So, this guy 'Fung Chun' basically made up some stuff on the fly for the audience?
Do you know of a more precise example? I think you stated once that the guys you train with in Boston are a san sik / point based approach. And that each 'point' is done with a partner, on the jong, in chi sau, etc etc. Can you give an example of what the difference would be between the public and private version of say...point 1 or point ABC or however they are catalogued in that system? Like, would the public version have an intentional tactical or strategic 'flaw' embedded into it? That sort of thing?


----------



## Jens (Jul 1, 2016)

wckf92, what's your wing chun background and where are you located?


----------



## Xue Sheng (Jul 1, 2016)

wckf92 said:


> Read somewhere that master or gm's or the gatekeepers of this style of WC sometimes would do a different version of their stuff in front of public vs in private. Anyone know of an example to share? Like, what specifically would they alter, edit, or leave out...? Or add in...?

===

■ **Work order 1**
Echo the wing chun thread from "Do you know" up to and including "are you located?".
■ **Work order 2**
Based on the wing chun thread, describe how training works in the point-based approach attributed to the group in Boston.
■ **Work order 3**
Answer these questions from the wing chun thread.
(a) In what city does the point-based group mentioned in the thread train?
(b) On what date did Jens post his reply?
(c) Whose words does Xue Sheng quote?
The listing that comes after the wing chun thread isn't needed for anything here.

■ **Supplied material**
===

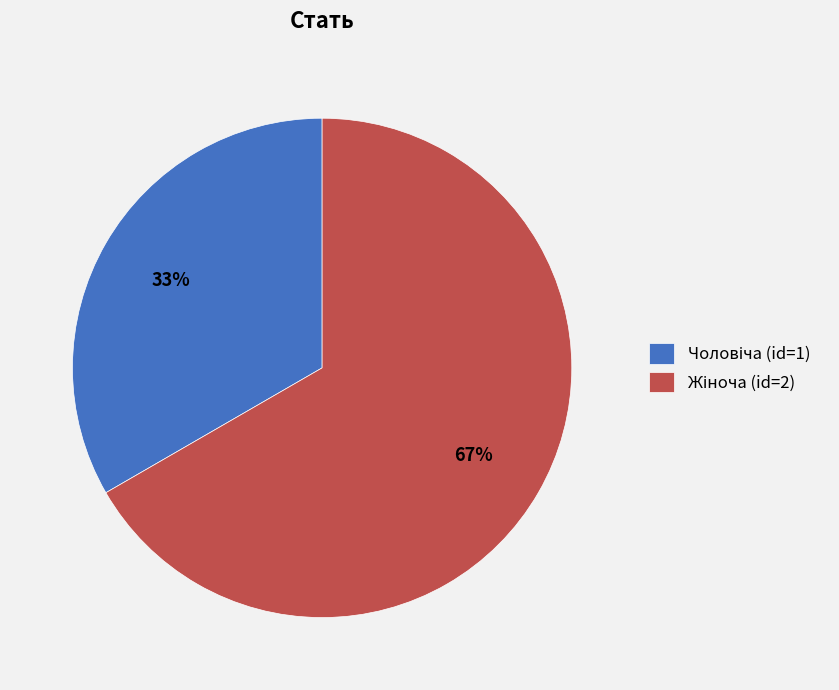

Is there any slice that represents more than half of the pie?

Yes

===

■ **Task response 1**
Do you know of a more precise example? I think you stated once that the guys you train with in Boston are a san sik / point based approach. And that each 'point' is done with a partner, on the jong, in chi sau, etc etc. Can you give an example of what the difference would be between the public and private version of say...point 1 or point ABC or however they are catalogued in that system? Like, would the public version have an intentional tactical or strategic 'flaw' embedded into it? That sort of thing?


----------



## Jens (Jul 1, 2016)

wckf92, what's your wing chun background and where are you located?

■ **Task response 2**
The group follows a san sik, or point-based, approach. Each "point" is practiced with a partner, on the jong, in chi sau, and in other ways.

■ **Task response 3**
(a) Boston
(b) Jul 1, 2016
(c) wckf92's